## Task details
Only the lines from the one containing "retrasos en vuelos" through the last line of the entries are wanted. Transcribe them exactly.

Page-level text extractions:
▶

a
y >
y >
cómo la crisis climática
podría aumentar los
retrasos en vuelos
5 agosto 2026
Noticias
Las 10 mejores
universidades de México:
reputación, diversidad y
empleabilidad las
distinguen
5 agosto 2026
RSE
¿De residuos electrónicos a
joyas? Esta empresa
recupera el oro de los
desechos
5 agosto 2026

◀

## Solved problem
retrasos en vuelos
5 agosto 2026
Noticias
Las 10 mejores
universidades de México:
reputación, diversidad y
empleabilidad las
distinguen
5 agosto 2026
RSE
¿De residuos electrónicos a
joyas? Esta empresa
recupera el oro de los
desechos
5 agosto 2026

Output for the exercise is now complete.